Configuration Framework

How it was done

Traditionally, Pustefix used simple Java properties for configuration. These properties were simply passed to all components needing configuration, so that they could read the properties needed to configure themselves. As writing large property files can be quite awkward, some XSL templates were provided, which could be used to build these property files automatically from XML files with a custom configuration syntax.

How it is done now

This approach proofed to have two major problems: On one hand configuration files had to be regenerated manually whenever the configuration was changed. On the other hand keeping track of all the properties used in the framework became more and more difficult while the framework was growing.

Therefore a new configuration system was built using configuration objects that are passed to the components of the framework. The XML files are now read directly using Apache Digester removing the need to build the configuration files repeatedly.

How it should be done in the future

Although this configuration system has worked well for a quite a while, now it is time to replace it with a new, more flexible approach for different reasons:

1. Apache Digester is SAX based and therefore its capabilities are limited when it is used to parse a complex configuration syntax using nested elements.
2. The way new configuration elements are added to an existing digester infrastructure is inflexible and error-prone due to the lack of XPath support.
3. The namespace support of Digester is very limited, thus it is virtually impossible to create a modular configuration syntax.
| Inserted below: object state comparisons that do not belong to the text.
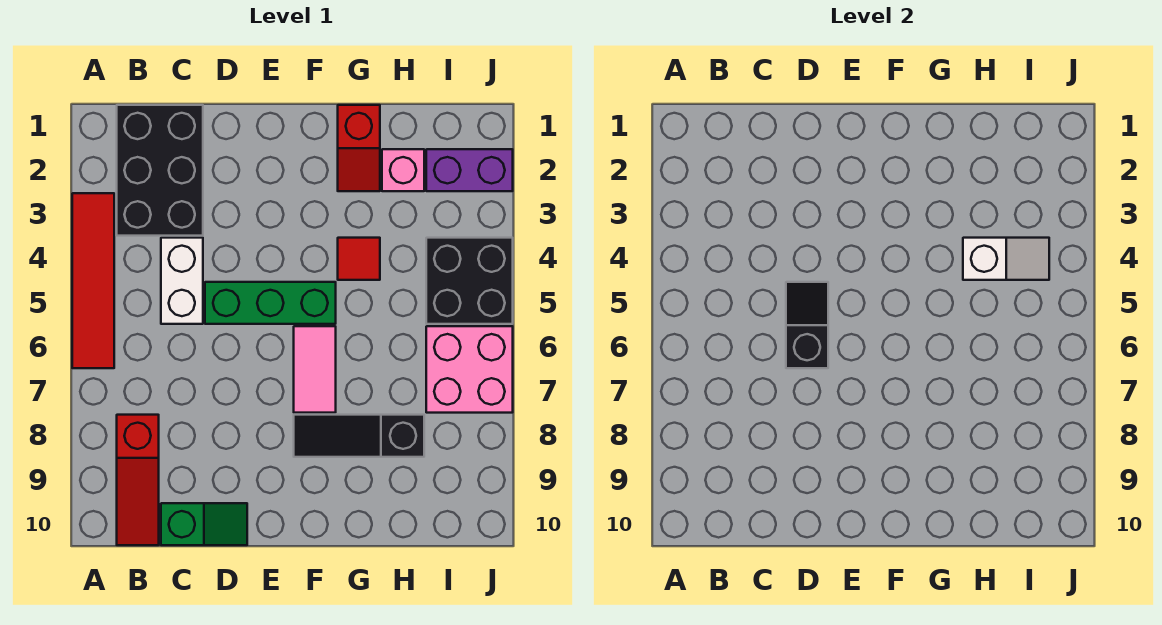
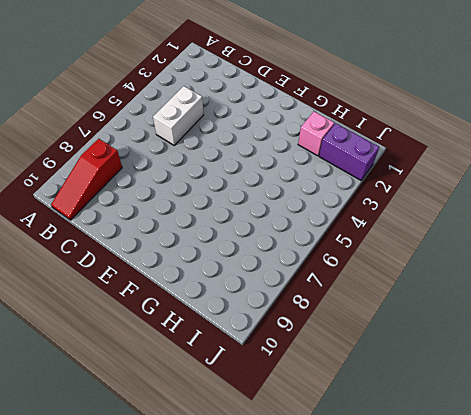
none -> red tile A3:A6 level 1
none -> black brick B1:C3 level 1
none -> green slope C10:D10 level 1 top C

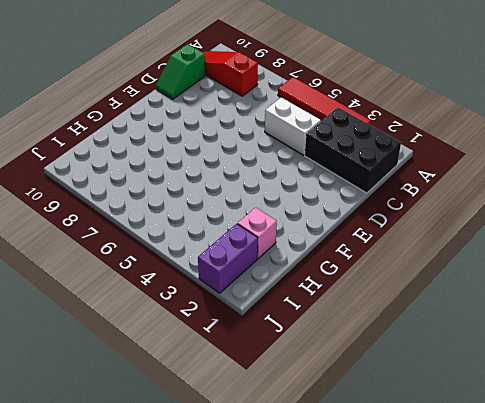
none -> green brick D5:F5 level 1
none -> pink tile F6:F7 level 1
none -> black slope F8:H8 level 1 top H

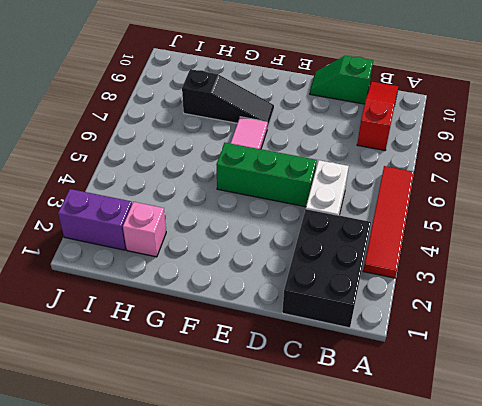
none -> red slope G1:G2 level 1 top 1
none -> red tile G4 level 1
none -> black brick I4:J5 level 1

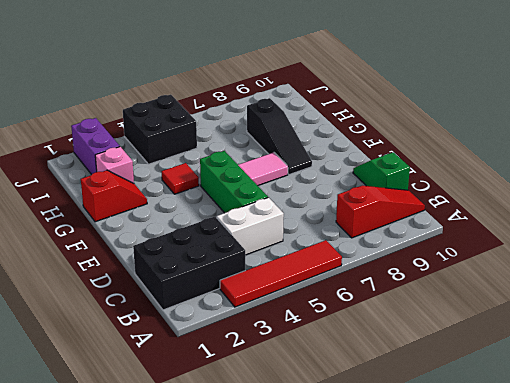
none -> pink brick I6:J7 level 1
none -> black slope D5:D6 level 2 top 6
none -> white slope H4:I4 level 2 top H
All these reasons are major issues in our effort to make Pustefix more modular and IoC-capable. Therefore a new configuration system has to be build that at least complies with the following requirements:

• Configuration modules should be plug-ins which can be added to an existing infrastructure without the need of recompilation of existing code.
• The configuration system should provide full XPath and namespace support.
• Any configuration module should have access to the full document tree (using DOM or JDOM).
• Different configuration modules should be able to cooperate and depend on each other.
• Configuration modules should be able to delegate the processing of parts of their configuration to the framework, thus new configuration modules could even extend sub sections of parts parsed by other modules.
• Configuration objects created and configured by the various modules should use an abstraction level to provide a common base for cooperation between modules and further configuration processing.

In addition to that requirements there are "nice to haves" which are not absolutely needed but should be implemented if possible without much extra work:

• Configuration modules should provide a descriptor which contains all information needed to decide, when a specific configuration module is needed. By this means the overhead needed to load unused classes can be minimized.
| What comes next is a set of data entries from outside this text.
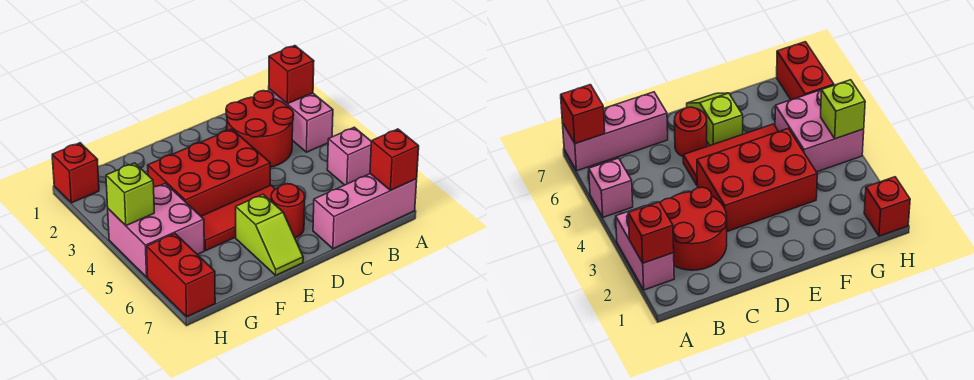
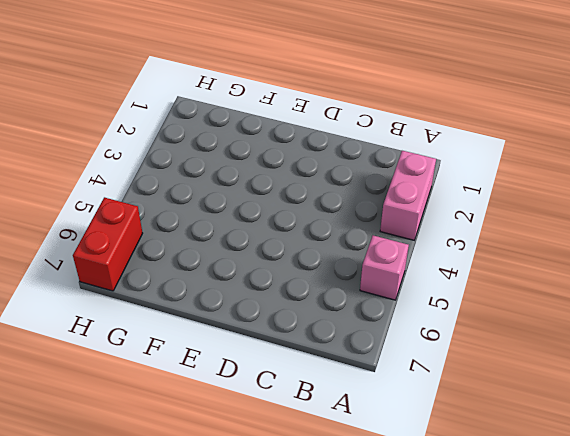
none -> pink brick A7:C7 level 1
none -> red round brick B2:C3 level 1
none -> red brick D3:F4 level 1

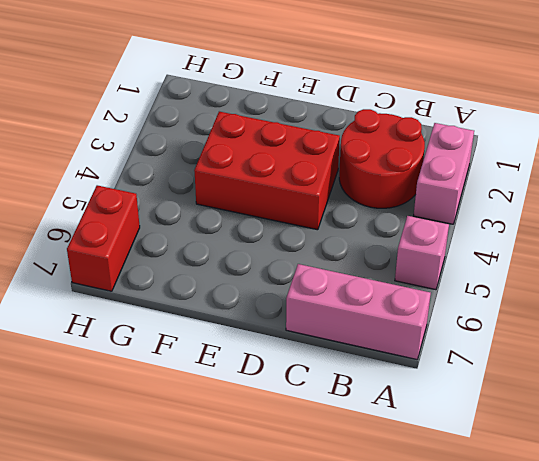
none -> red tile D5:F5 level 1
none -> red round brick D6 level 1
none -> lime slope E6:E7 level 1 top 6

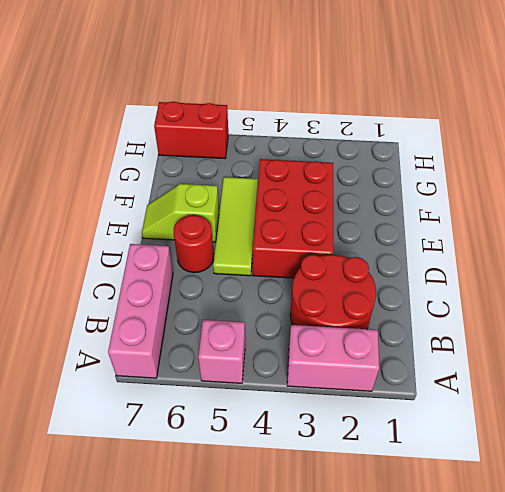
lime tile D5:F5 level 1 -> red tile D5:F5 level 1
none -> pink brick G4:H5 level 1
none -> red brick H1 level 1
none -> red brick A2 level 2

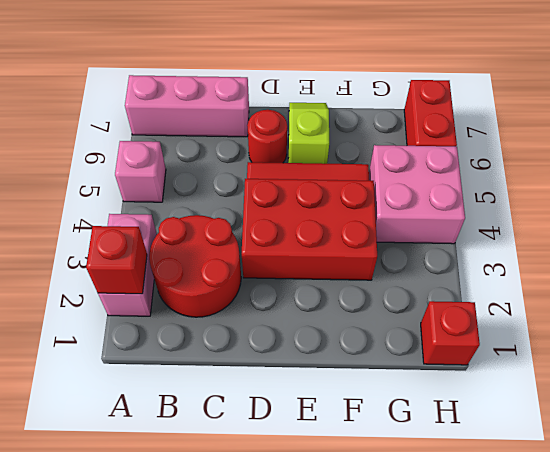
none -> red brick A7 level 2
none -> lime brick H4 level 2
Here is a first idea for the interfaces of the configuration framework:

The configuration is interpreted by different modules, which have an module descriptor (probably read from an XML file). This descriptor tells the configuration framework which parts of a configuration are read by a certain module.
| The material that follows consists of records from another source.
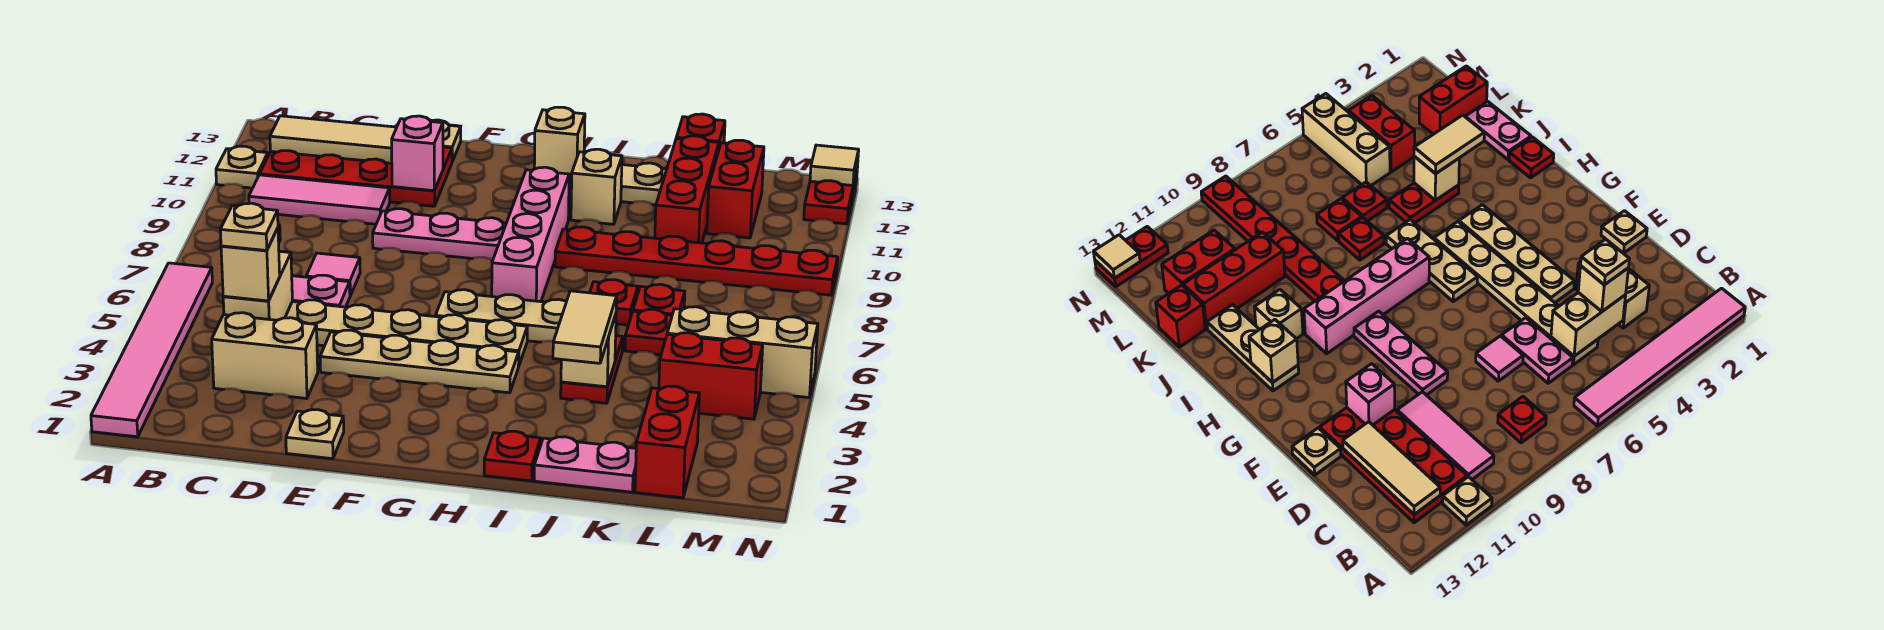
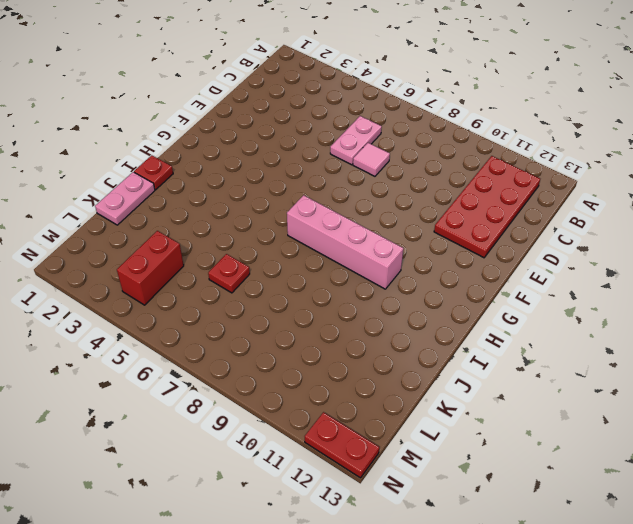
none -> pink tile A1:A6 level 1
none -> tan plate A11 level 1
none -> red plate B8 level 1
none -> pink tile B10:D10 level 1

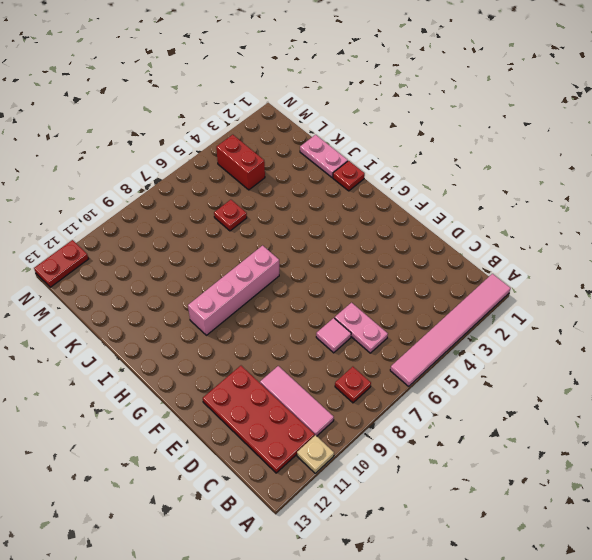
none -> tan brick C3:D3 level 1
none -> tan plate C5:H5 level 1
none -> tan plate E1 level 1
none -> tan plate E4:H4 level 1

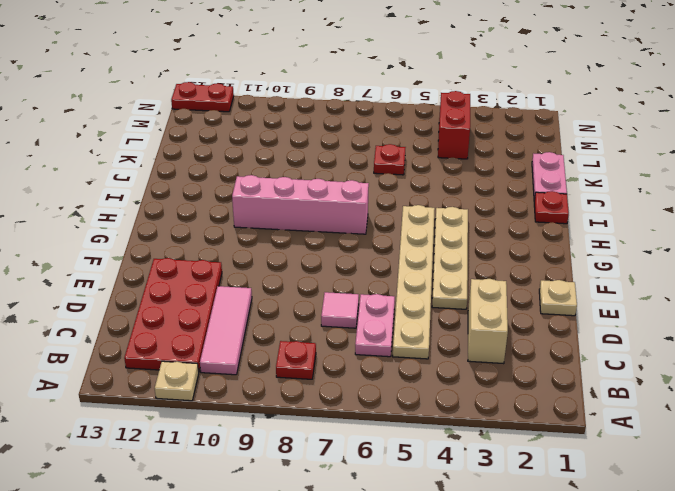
none -> pink tile A1:A6 level 1
none -> pink plate E9:G9 level 1
none -> tan plate E13 level 1
none -> tan plate G6:I6 level 1

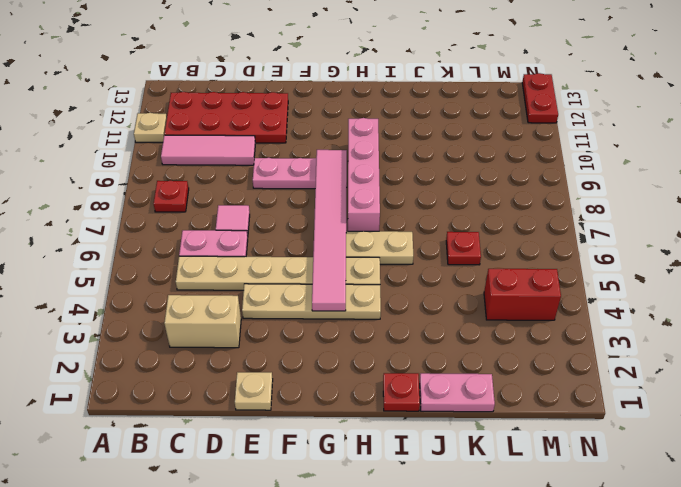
pink tile G4:G9 level 2 -> pink tile A1:A6 level 1
none -> tan plate E13 level 1
none -> tan plate H12:J12 level 1
none -> red plate I9:N9 level 1
none -> tan brick I11 level 1

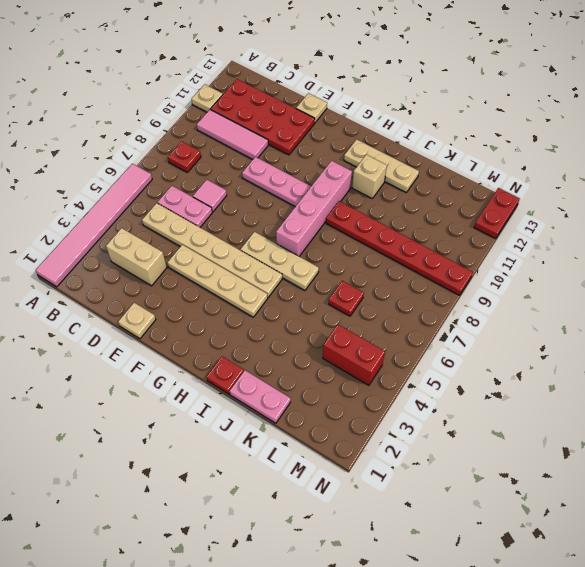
none -> red plate J4:J5 level 1
none -> red plate J7 level 1
none -> red plate K7 level 1
none -> red brick K10:K12 level 1

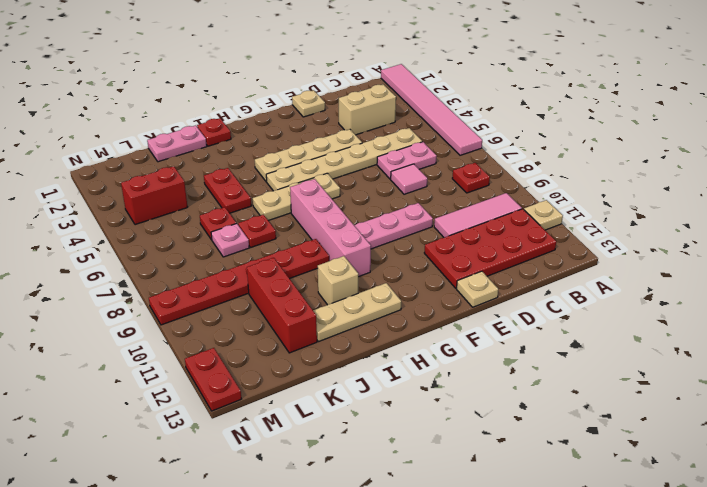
pink plate K7 level 1 -> red plate K7 level 1
none -> red brick K13 level 1
none -> red brick L1:L2 level 1
none -> tan brick L5:N5 level 1
none -> red brick L11:L12 level 1

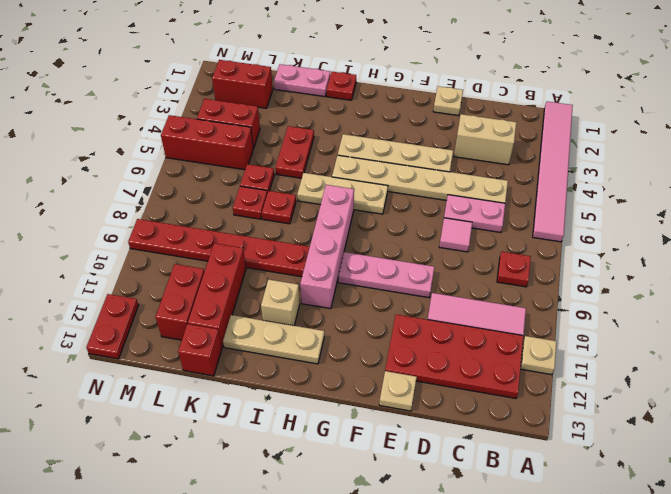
red brick L2:M2 level 1 -> red brick L1:L2 level 1
red brick L5:N5 level 1 -> tan brick L5:N5 level 1
none -> tan tile B12:D12 level 2
none -> tan brick C4:C5 level 2
none -> pink brick E11 level 2
none -> tan brick H12 level 2

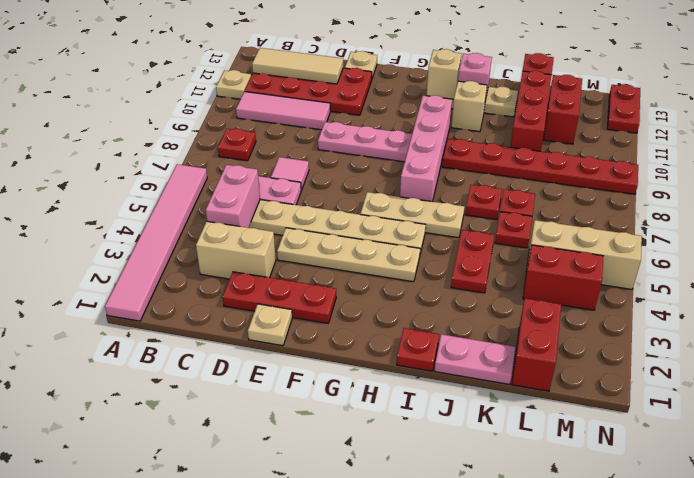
pink brick C4:C5 level 2 -> tan brick C4:C5 level 2
red plate D2:F2 level 1 -> none
pink brick I12 level 2 -> pink brick E11 level 2
none -> tan brick J4 level 2
none -> tan tile N13 level 2
none -> tan brick C4 level 3
none -> tan tile J3:J4 level 3

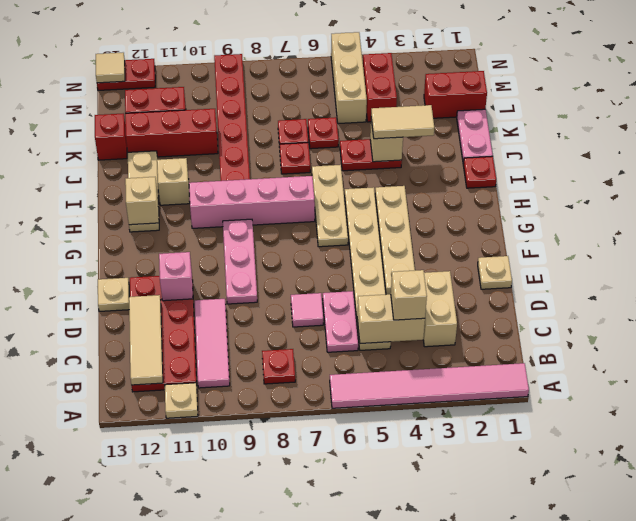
none -> tan plate C4 level 4

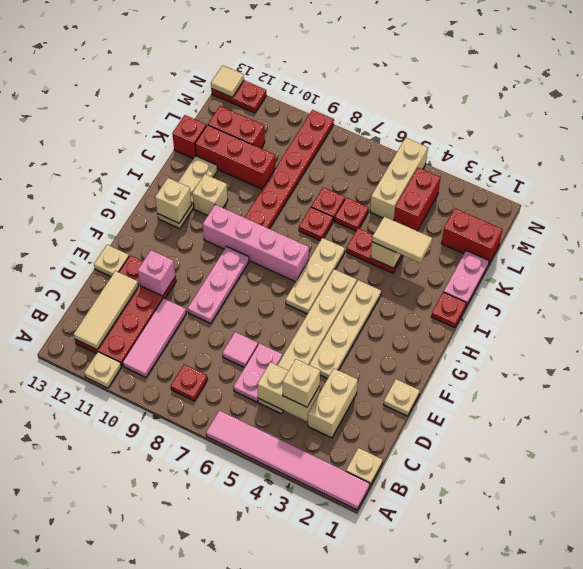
tan plate B1 level 1 -> tan plate C4 level 4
The reading process has several (partly recursive) steps:

1. The whole document is read. All XPath expressions provided by the module descriptors are evaluated and the result is cached. All rules provided by the deployment descriptors are checked for cyclic dependencies. If a cyclic dependency is detected, an error is reported.
2. The reader creates a root ConfigurationNode object, looks for a rule matching the root element and calls the corresponding module.
3. The module reads information from the DOM tree and creates corresponding configuration objects that are registered with the ConfigurationNode object. The module delegates the reading of sub-elements, it cannot process itself back to the reader using the ConfigurationReaderContext object.
4. The reader looks for rules matching the nodes and calls the corresponding modules. If the node is an element, a new ConfigurationNode is created and set as the context node before calling the module(s).
5. Proceed with step 3.

Configuration Process

The complete configuration process has three steps:

1. Read the configuration file, create configuration objects (see above).
2. Validate the configuration object structure (optional)
3. Transform the configuration object structure to the application object structure.

The first step is rather easy and has been depicted above. The second step is even easier, as it does not have to be implemented by a module.

The third step however, can be rather complex: In a complex system configuration objects might contain information about how to handle other configuration objects. In other words the semantic of the configuration might be determined by the configuration itself.

However, the configuration of a specific object does not have to be that complicated. In most cases the structure is well-known and the transition from configuration to application objects can be easily performed.

Thus, there is a good migration path from the old configuration system to the new one: The current rules / configuration object scheme can be easily mapped on step one of the new concept. Step two is optional, so it can be omitted. Step three can be implemented by creating the application objects in a hard-wired way, using the configuration objects from step one.

This configuration model is flexible, so it can be used as a base for the new IoC-support. On the other hand it provides a good compatibility layer for legacy configuration formats and code.